Há pastas na governação que são destruidoras de carreiras, purgatórios para deserdados, verdadeiras armadilhas políticas para incautos ou jogadores com fé, independentemente de quem para lá vá.
Agora, é a Saúde a fava do bolo-rei governamental. Já foi a Administração Interna, em que quem a tutelava era consumido pelas épocas de fogos ou pelas crispações e polémicas com as forças de segurança. Em 25 governos constitucionais, foram 30 titulares empossados, contando com a atual, Maria Lúcia Amaral. Mais do que um por governo. Luís Montenegro vai no segundo governo e na segunda ministra.
Por vezes até corre bem, como bem sabe José Luís Carneiro, que ocupou a pasta sucedendo ao caos de Eduardo Cabrita e ao breve desenrascanço com Francisca Van Dunem. Dois anos de fogos menores, com áreas ardidas abaixo da média, e só foi atingido pela controvérsia quando já estava de saída. Resultou a aposta. Tão bem que Carneiro é hoje secretário-geral do PS.

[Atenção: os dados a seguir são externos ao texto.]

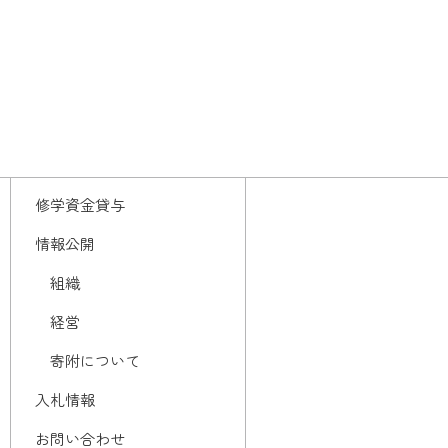
修学資金貸与
情報公開
組織
経営
寄附について
入札情報
お問い合わせ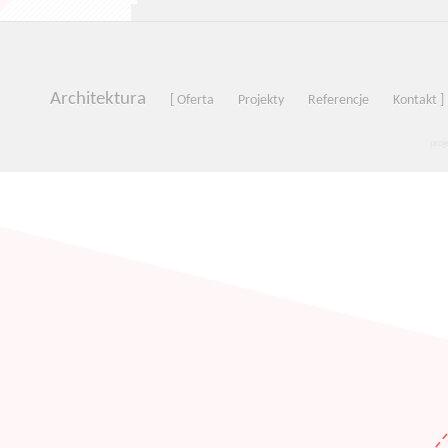
Architektura
[ Oferta
Projekty
Referencje
Kontakt ]
proj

A Saúde é a trituradora de ministros mais recente, mas poderosa, inescapável. Desde a pandemia que é uma máquina infernal. Foi assim com António Costa e continua a ser assim com Luís Montenegro, e continuará a ser assim seja qual for a solução que se conseguir encontrar para a pasta. O problema é estrutural, leva tempo a resolver. Está muito longe das soluções conjunturais que nos venderam em período eleitoral. Mesmo imaginando que há uma solução no horizonte – que não é de todo visível –, é quase impossível escapar à erosão do descalabro nas urgências, aos nascimentos em autoestradas ou às querelas corporativas.
A missão do primeiro-ministro traduz-se em aguentar a vítima até ser impossível continuar a fazê-lo. E segue-se outra vítima, assim se consiga encontrar uma.